School of Electronics Engineering, Kyungpook National University, Daegu, Republic of Korea.
Front Aging Neurosci. 2023 Mar 3;15:1039496. doi: 10.3389/fnagi.2023.1039496. eCollection 2023.
Dementia-related disorders have been an age-long challenge to the research and healthcare communities as their various forms are expressed with similar clinical symptoms. These disorders are usually irreversible at their late onset, hence their lack of validated and approved cure. Since their prodromal stages usually lurk for a long period of time before the expression of noticeable clinical symptoms, a secondary prevention which has to do with treating the early onsets has been suggested as the possible solution.

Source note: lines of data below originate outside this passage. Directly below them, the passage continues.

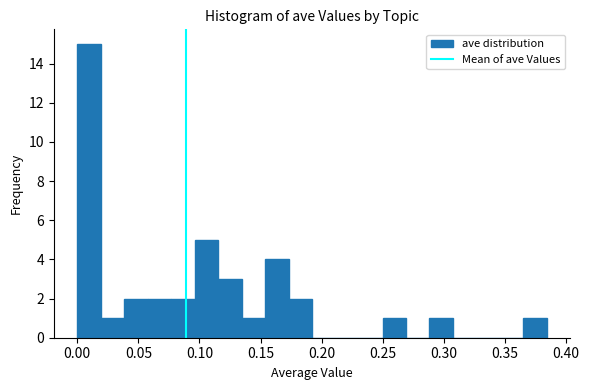

Read against the x-axis, roughly where is the centre of the tallest bar?

0.010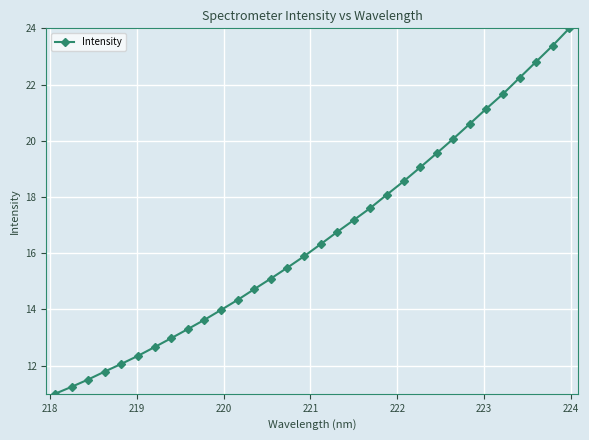

What is the greatest value displayed?

24.0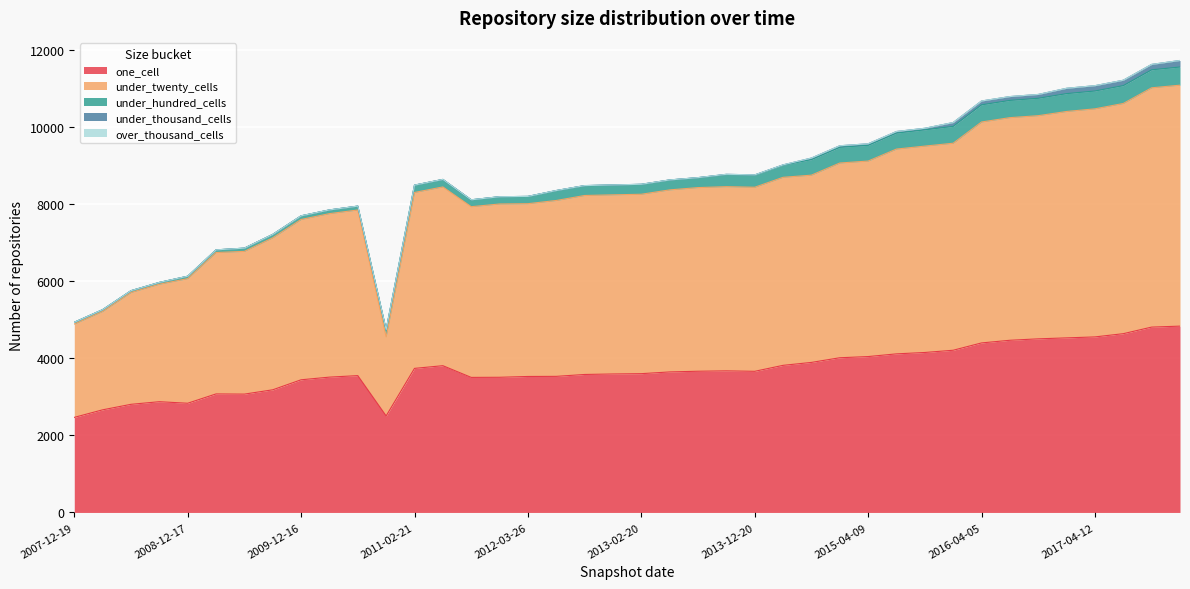

Which series has the widest spread of values?

under_twenty_cells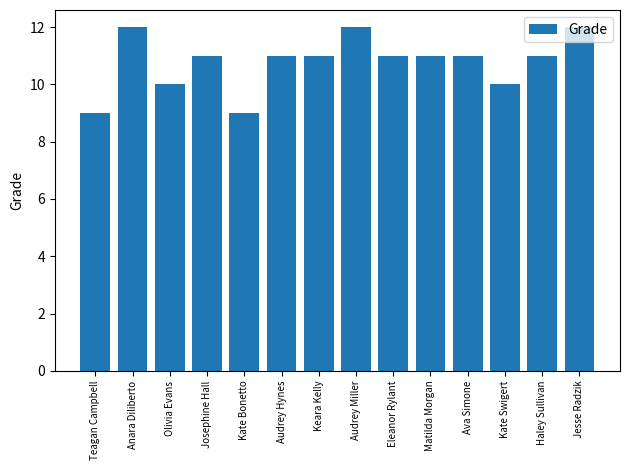

How many values are between 10 and 11?

9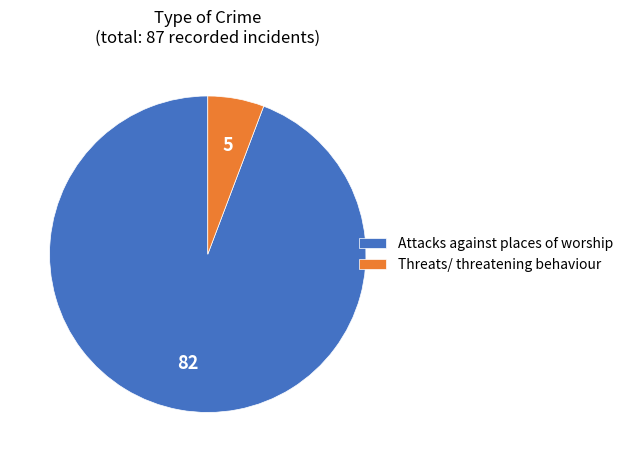

Which has a higher value, Threats/ threatening behaviour or Attacks against places of worship?

Attacks against places of worship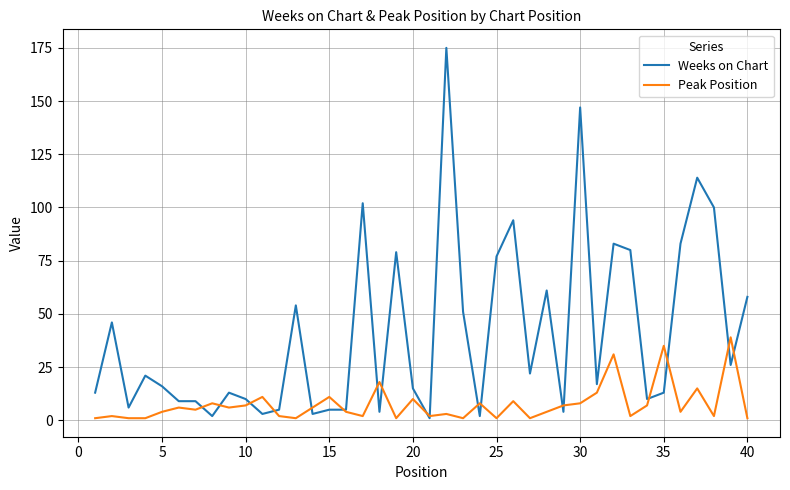

At how many categories does at least one series exceed 25?

18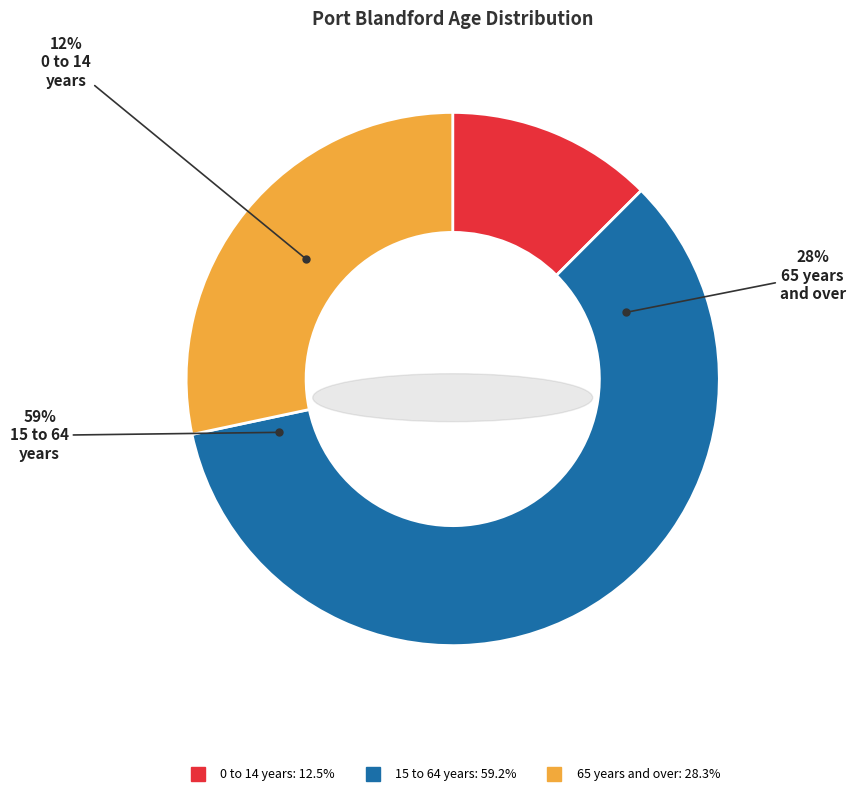

How many segments does this pie chart have?

3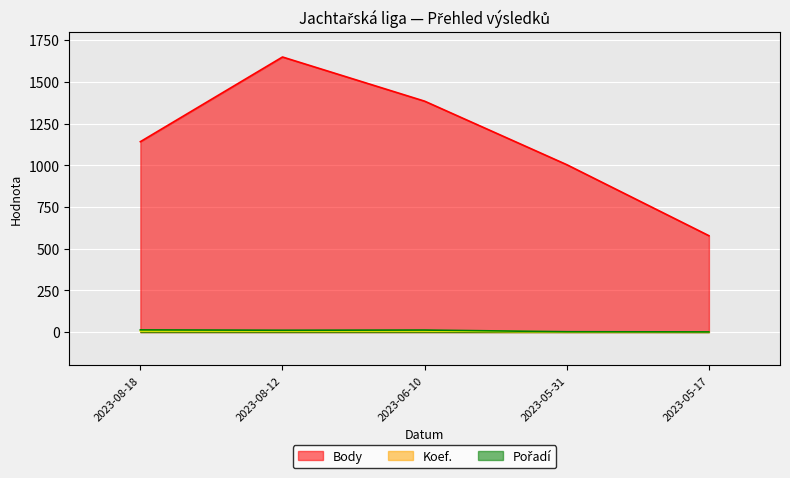

What is the difference between the second highest and second lowest values in the Pořadí series?

10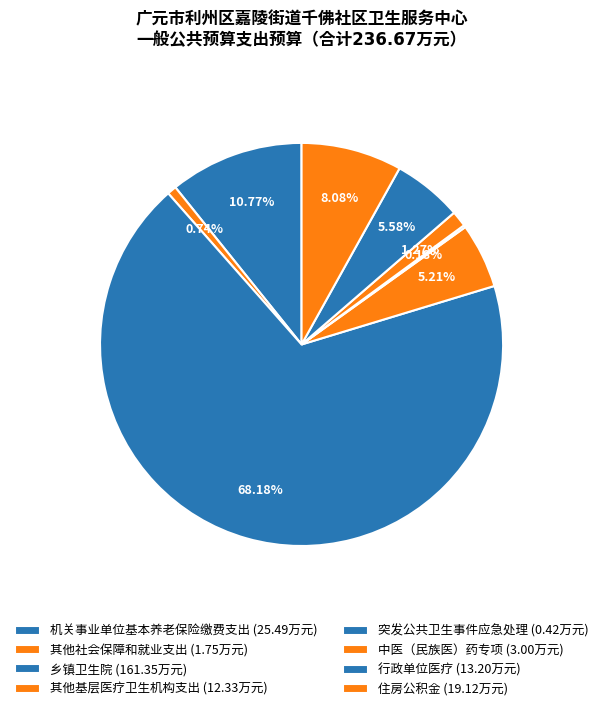

How much of the chart is everything except 住房公积金?

91.9%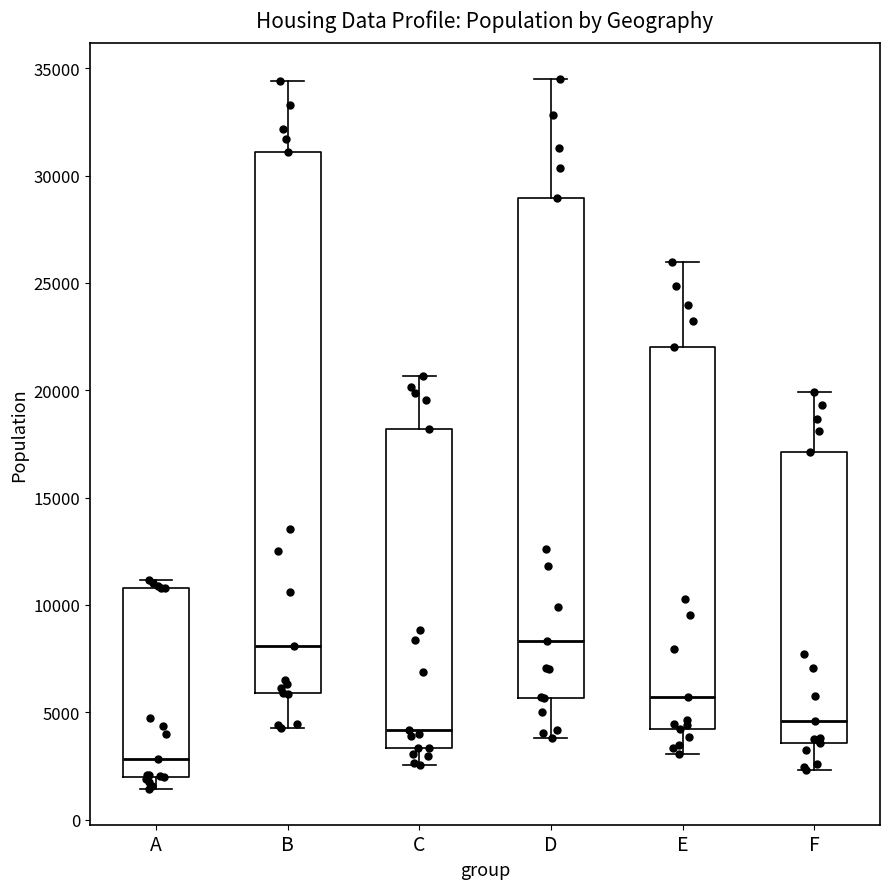

Which box is the tallest, from its lower edge to its upper edge?

B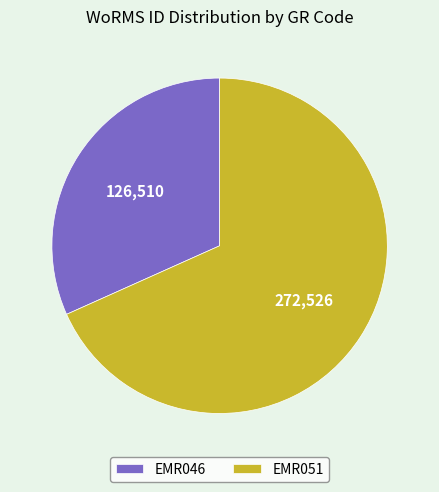

How many slices are in this pie chart?

2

Connectivity analysis of electrophysiology signals has played significant roles in the diagnosis of various dementia disorders through early onset identification.
With the various applications of electrophysiology signals, the purpose of this study is to systematically review the step-by-step procedures of connectivity analysis frameworks for dementia disorders. This study aims at identifying the methodological issues involved in such frameworks and also suggests approaches to solve such issues.
In this study, ProQuest, PubMed, IEEE Xplore, Springer Link, and Science Direct databases are employed for exploring the evolution and advancement of connectivity analysis of electrophysiology signals of dementia-related disorders between January 2016 to December 2022. The quality of assessment of the studied articles was done using Cochrane guidelines for the systematic review of diagnostic test accuracy.
Out of a total of 4,638 articles found to have been published on the review scope between January 2016 to December 2022, a total of 51 peer-review articles were identified to completely satisfy the review criteria. An increasing trend of research in this domain is identified within the considered time frame. The ratio of MEG and EEG utilization found within the reviewed articles is 1:8. Most of the reviewed articles employed graph theory metrics for their analysis with clustering coefficient (CC), global efficiency (GE), and characteristic path length (CPL) appearing more frequently compared to other metrics.
This study provides general insight into how to employ connectivity measures for the analysis of electrophysiology signals of dementia-related disorders in order to better understand their underlying mechanism and their differential diagnosis.
与痴呆症相关的疾病长期以来一直是研究和医疗界面临的挑战,因为它们的各种形式都表现出相似的临床症状。这些疾病在晚期通常是不可逆的,因此缺乏经过验证和批准的治疗方法。由于它们的前驱期通常在明显的临床症状出现之前潜伏很长时间,因此有人建议将与治疗早期发病相关的二级预防作为可能的解决方案。电生理信号的连通性分析通过早期发病识别在各种痴呆症疾病的诊断中发挥了重要作用。
鉴于电生理信号的各种应用,本研究的目的是系统回顾痴呆症疾病连通性分析框架的逐步程序。本研究旨在识别此类框架中涉及的方法学问题,并提出解决这些问题的方法。
在本研究中,使用ProQuest、PubMed、IEEE Xplore、Springer Link和ScienceDirect数据库来探索2016年1月至2022年12月期间与痴呆症相关疾病的电生理信号连通性分析的演变和进展。使用Cochrane诊断测试准确性系统评价指南对所研究文章进行评估质量。
在2016年1月至2022年12月期间发现的总共4638篇关于综述范围的文章中,共确定了51篇同行评审文章完全符合综述标准。在所考虑的时间范围内,该领域的研究呈现出上升趋势。在所审查的文章中发现的脑磁图(MEG)和脑电图(EEG)使用比例为1:8。大多数审查文章采用图论指标进行分析,与其他指标相比,聚类系数(CC)、全局效率(GE)和特征路径长度(CPL)出现得更频繁。
本研究提供了关于如何使用连通性测量来分析与痴呆症相关疾病的电生理信号的一般见解,以便更好地理解其潜在机制和鉴别诊断。